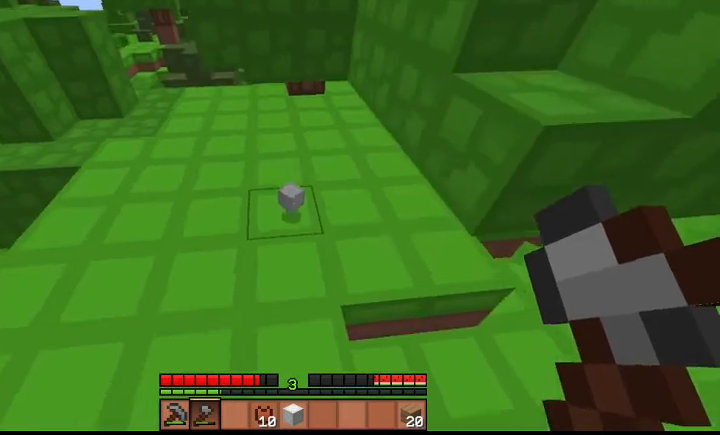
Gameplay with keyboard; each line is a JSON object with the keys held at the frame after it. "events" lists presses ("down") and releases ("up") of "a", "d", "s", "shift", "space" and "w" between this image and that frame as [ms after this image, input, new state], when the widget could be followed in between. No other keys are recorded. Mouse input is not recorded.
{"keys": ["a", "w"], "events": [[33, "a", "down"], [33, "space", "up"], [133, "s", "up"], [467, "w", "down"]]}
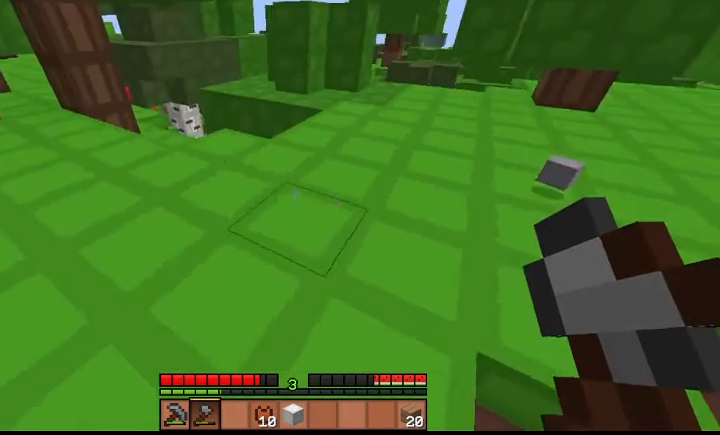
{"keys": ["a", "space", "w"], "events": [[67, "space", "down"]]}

Exercise prompt:
Any picture in the material is to be dropped; the rest is repeated exactly.

Output for this exercise:
Gameplay with keyboard; each line is a JSON object with the keys held at the frame after it. "events" lists presses ("down") and releases ("up") of "a", "d", "s", "shift", "space" and "w" between this image and that frame as [ms after this image, input, new state], when the widget could be followed in between. No other keys are recorded. Mouse input is not recorded.
{"keys": ["a", "w"], "events": [[33, "a", "down"], [33, "space", "up"], [133, "s", "up"], [467, "w", "down"]]}
{"keys": ["a", "space", "w"], "events": [[67, "space", "down"]]}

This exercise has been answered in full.